Capitolo 5 – Ecommerce!

Capitolo 5 – Ecommerce!

Iniziamo dal nome che è stato dato al fenomeno: Ecommerce, o commercio elettronico. A mio avviso è fuorviante e ha contribuito a creare non pochi problemi. Siamo su Internet, il medium più caldo e umano di tutti i tempi. Quindi… come sarà il commercio su Internet? Automatizzato – tranne Zivago! – elettronico e freddo. Basta dotarsi di un bel server sicuro per processare gli ordini, di un costoso software di personalizzazione e fare una bella campagna di branding e poi ci si può rilassare come Paperon de’ Paperoni al dolce suono dei dollari che arrivano in cassa. Forse no.

Forse questa è una tendenza soprattutto americana, ma a me sembra che in tanti abbiano sperato che e-commerce volesse dire letteralmente commercio elettronico, senza quell’elemento antipatico e poco redditizio che sono i rapporti umani che, da sempre, sono parte integrante del commercio. Antipatico per il big business, intendo. Invece, è un dato di fatto che il successo di Amazon [1], di eBay [2] o di Esperya [3] in Italia è dovuto in larghissima parte al lato umano e sociale del commercio.

Cos’altro c’è che non va col commercio elettronico? La solita modestia da New Economy, la convinzione che con Internet cambia tutto e che si è quindi autorizzati a spendere soldi di marketing in maniera dissennata, l’idea che si può vendere di tutto via Internet e la previsione che si sarebbe riusciti a cambiare le abitudini della gente in un niente e che si sarebbe venduto tanto, tantissimo.

## COMPITI
1/ Riporta dal brano il passo che va da "Forse questa è" fino a "sociale del commercio." compreso.
2/ Rispondi in base al brano.
(a) Quale medium viene definito il più caldo e umano di tutti i tempi?
(b) Quali tre aziende vengono nominate per un successo dovuto al lato umano e sociale del commercio?
(c) Secondo la previsione riportata, quanto si sarebbe venduto?
Le voci sono materiale separato, senza legame con il brano.

## DATI ESTRATTI
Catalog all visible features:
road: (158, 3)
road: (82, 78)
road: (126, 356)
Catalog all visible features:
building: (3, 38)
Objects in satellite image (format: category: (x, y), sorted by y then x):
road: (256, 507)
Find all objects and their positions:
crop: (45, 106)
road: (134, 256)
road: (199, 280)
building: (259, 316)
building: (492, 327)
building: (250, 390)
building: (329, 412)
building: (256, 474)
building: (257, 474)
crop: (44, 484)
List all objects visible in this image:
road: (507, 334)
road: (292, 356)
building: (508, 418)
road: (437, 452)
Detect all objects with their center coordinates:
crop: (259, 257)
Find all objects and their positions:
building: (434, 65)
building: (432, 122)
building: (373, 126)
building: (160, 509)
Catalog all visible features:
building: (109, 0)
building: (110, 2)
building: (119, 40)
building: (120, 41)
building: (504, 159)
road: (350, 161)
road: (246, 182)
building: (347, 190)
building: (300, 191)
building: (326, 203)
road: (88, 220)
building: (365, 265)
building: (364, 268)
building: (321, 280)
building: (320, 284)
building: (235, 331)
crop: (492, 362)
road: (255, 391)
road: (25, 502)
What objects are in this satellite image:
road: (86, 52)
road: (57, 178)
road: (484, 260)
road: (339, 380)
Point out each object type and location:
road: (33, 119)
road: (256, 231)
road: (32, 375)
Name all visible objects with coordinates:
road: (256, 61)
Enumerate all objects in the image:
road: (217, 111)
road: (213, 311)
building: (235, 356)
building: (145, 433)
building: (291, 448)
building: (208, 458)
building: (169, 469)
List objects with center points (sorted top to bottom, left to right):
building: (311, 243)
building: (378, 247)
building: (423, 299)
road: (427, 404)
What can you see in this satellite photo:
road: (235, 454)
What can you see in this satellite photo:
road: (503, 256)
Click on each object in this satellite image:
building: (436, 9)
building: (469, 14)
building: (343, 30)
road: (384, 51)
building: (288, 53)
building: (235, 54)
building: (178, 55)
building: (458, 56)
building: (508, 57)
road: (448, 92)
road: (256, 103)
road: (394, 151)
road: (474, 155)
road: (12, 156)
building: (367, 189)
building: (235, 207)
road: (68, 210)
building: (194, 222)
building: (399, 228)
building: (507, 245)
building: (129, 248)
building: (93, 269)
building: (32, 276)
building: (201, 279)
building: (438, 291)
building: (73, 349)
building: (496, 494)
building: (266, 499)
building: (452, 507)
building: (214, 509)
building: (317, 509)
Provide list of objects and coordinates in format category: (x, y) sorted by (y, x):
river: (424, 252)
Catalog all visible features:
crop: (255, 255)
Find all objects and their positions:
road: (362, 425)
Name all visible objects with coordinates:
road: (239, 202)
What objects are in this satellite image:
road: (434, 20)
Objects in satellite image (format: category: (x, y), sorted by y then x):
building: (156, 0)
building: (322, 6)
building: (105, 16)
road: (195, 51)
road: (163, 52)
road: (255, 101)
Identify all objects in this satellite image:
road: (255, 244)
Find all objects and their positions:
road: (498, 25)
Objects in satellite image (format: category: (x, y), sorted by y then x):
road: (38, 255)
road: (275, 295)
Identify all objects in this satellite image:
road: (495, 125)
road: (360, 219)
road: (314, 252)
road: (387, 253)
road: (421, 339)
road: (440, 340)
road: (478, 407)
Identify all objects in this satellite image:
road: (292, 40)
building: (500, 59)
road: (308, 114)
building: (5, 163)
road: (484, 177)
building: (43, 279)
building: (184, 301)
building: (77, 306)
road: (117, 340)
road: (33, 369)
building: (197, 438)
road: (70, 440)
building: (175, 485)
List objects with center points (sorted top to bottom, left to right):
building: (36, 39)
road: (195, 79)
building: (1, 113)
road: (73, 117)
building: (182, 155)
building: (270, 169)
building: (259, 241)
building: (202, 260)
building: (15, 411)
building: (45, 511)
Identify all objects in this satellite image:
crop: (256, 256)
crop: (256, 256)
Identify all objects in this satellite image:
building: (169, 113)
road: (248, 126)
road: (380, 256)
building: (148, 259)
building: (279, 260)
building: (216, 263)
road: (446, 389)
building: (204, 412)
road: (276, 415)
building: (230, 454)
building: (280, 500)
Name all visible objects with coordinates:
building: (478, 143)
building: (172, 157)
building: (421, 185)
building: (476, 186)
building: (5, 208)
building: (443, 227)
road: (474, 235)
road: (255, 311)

## SOLUZIONI
1/
Forse questa è una tendenza soprattutto americana, ma a me sembra che in tanti abbiano sperato che e-commerce volesse dire letteralmente commercio elettronico, senza quell’elemento antipatico e poco redditizio che sono i rapporti umani che, da sempre, sono parte integrante del commercio. Antipatico per il big business, intendo. Invece, è un dato di fatto che il successo di Amazon [1], di eBay [2] o di Esperya [3] in Italia è dovuto in larghissima parte al lato umano e sociale del commercio.

2/
(a) Internet.
(b) Amazon, eBay ed Esperya.
(c) Tanto, tantissimo.